Ах, проклятье! Ведь она так любит молодежь, к тому же у иностранцев всегда есть чему поучиться, но она безумно устала от новых лиц, устала быть на виду!
Сейчас скорее она у них учится, а не они — у нее; они давным-давно усвоили все, чему она могла и должна была их научить — по ее же книгам, по истории Движения. Они приходят просто посмотреть, словно она Великая Башня Родарреда или знаменитый каньон Тулаивеи. Этакий феномен, памятник. Они смотрят на нее с восторгом, с обожанием, а она рычит на них: «Думайте своей головой!.. Это же не анархизм, а обскурантизм какой-то!.. Надеюсь, вы не считаете, что свобода и дисциплина — вещи несовместные?». Они соглашались и примолкали, точно дети перед Великой Матерью всех народов, перед дурацким идолом, перед вечным символом Материнского Чрева. Это она-то символ! Террористка, заминировавшая верфи Сейссеро, хулиганка, выкрикивавшая брань в лицо премьеру Инойлту перед семитысячной толпой, кричавшая, что ему бы следовало отрезать собственные яйца, покрыть их бронзовой краской и продать в качестве сувениров, если ему кажется, что и из этого можно извлечь какую-то выгоду( Она, которая так пронзительно кричала и ругалась, била полицейских ногами, оплевывала священников, прилюдно мочилась на вделанную в мостовую на площади Капитолия бронзовую доску с надписью: «Здесь было основано суверенное государство А-Йо(«. Ах, да ей тогда на все было плевать! А теперь она стала Всеобщей Бабушкой, милой дорогой старушкой, прелестным старинным памятником — приходите, поклонитесь выносившему вас чреву! Огонь потух, мальчики, подходите ближе, не бойтесь!
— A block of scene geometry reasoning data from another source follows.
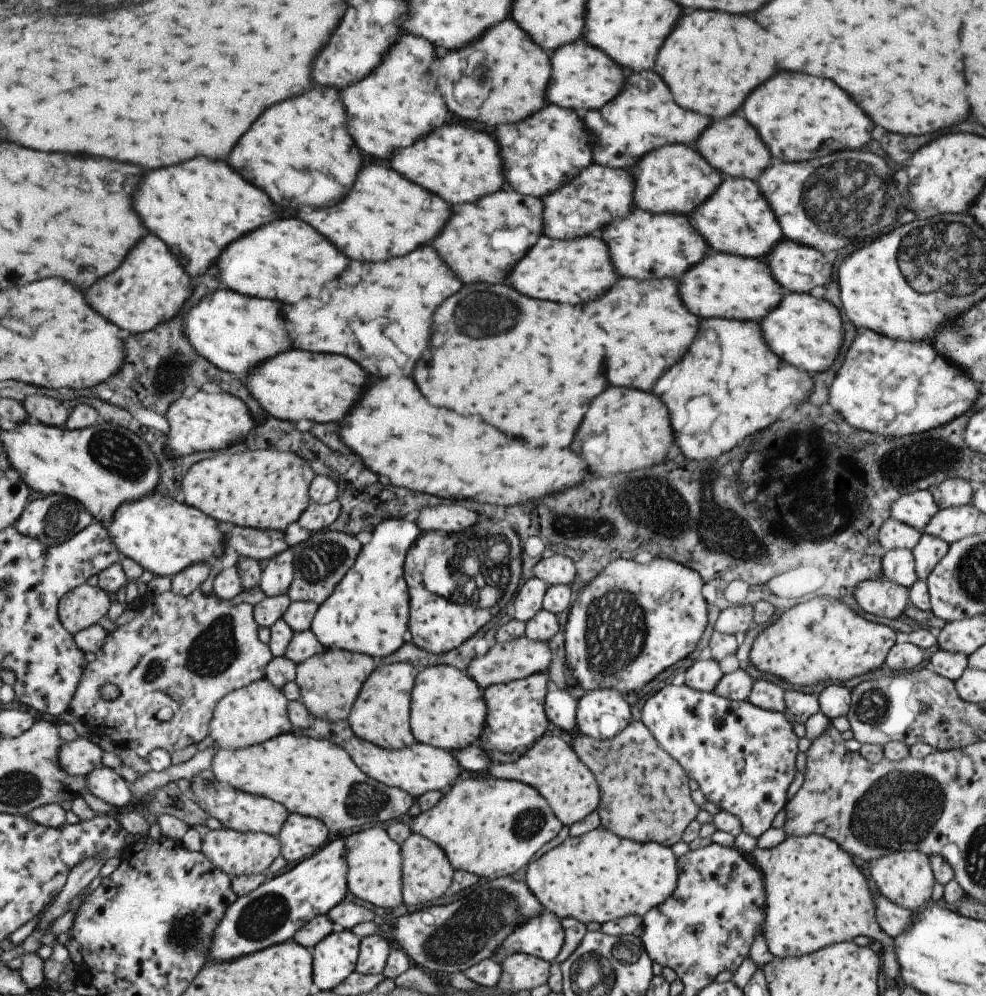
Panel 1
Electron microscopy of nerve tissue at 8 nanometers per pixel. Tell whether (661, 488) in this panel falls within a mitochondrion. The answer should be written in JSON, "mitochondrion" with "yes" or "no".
{"mitochondrion":"yes"}

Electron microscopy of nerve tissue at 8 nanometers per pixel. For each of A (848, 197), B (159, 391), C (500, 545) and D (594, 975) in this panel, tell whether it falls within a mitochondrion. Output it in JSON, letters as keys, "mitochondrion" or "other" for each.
{"A":"mitochondrion","B":"mitochondrion","C":"mitochondrion","D":"mitochondrion"}

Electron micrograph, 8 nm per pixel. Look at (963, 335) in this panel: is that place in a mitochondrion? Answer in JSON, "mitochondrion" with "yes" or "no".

— Нет, ни за что! — воскликнула Лайя, не замечая, что говорит сама с собой. — Ни за что! — Она и раньше часто бормотала что-то себе под нос, «обращаясь к невидимой аудитории», как это называл Тавири, когда она ходила взад-вперед по комнате, не замечая его. — Жаль, что вы приехали, ведь меня-то не будет! — сказала она «невидимой аудитории» и решила, что ей непременно следует уйти. Выйти на улицу.
Но быстро опомнилась. Решение было принято опрометчиво. Зачем же так разочаровывать студентов, да еще иностранцев. Нет, это несправедливо, прямо-таки попахивает маразмом. И уж совсем не по-одонийски. Ну и плевать на одонизм и его принципы! Зачем, собственно, она жизнь положила во имя свободы? Чтобы под конец совсем ее не иметь? Она непременно пойдет и прогуляется!
«Что такое анархист? Тот, кто, выбирая, берет на себя ответственность за собственный выбор».
Уже спускаясь по лестнице, она остановилась, нахмурилась и решила остаться и все же принять этих студентов. А на прогулку пойти потом.
Они оказались очень юными и чересчур серьезными: кроткие оленьи глаза, лохматые головы — очаровательные ребятишки из Западного полушария, из Бенбили и Королевства Мэнд. Девочки в белых брючках, мальчики в длинных юбках, воинственные и страшно архаичные. Исполненные великих надежд.
— Мы в Мэнде так далеки от Революции, что, возможно, она совсем рядом, — сказала одна из девочек, улыбаясь. — Это же «Круг Жизни»! — И она показала, как сходятся в кольце противоположные концы, подняв тонкую темнокожую руку с длинными пальцами. Амаи и Аэви угостили студентов белым вином и ржаным хлебом — такова была традиция Дома. Однако эти чрезвычайно скромные гости уже через полчаса все разом поднялись и решили, что им пора.
— Нет, нет, нет, — уговаривала их Лайя, — не уходите, посидите еще, поговорите с Аэви и Амаи. А мне теперь трудно подолгу сидеть в одной позе, вы уж меня простите. Очень приятно было с вами познакомиться! Вы ведь придете еще, мои младшие братья и сестры? — Да, сердце ее стремилось к ним, а их сердца — она это чувствовала — к ее сердцу; и она, смеясь, расцеловала их по очереди; ей было приятно прикосновение этих смуглых юных лиц к ее лицу, взгляд влюбленных глаз, аромат надушенных волос. А потом она шаркающей походкой потащилась прочь. Она действительно немного устала, однако подняться к себе и немного вздремнуть сочла бы поражением.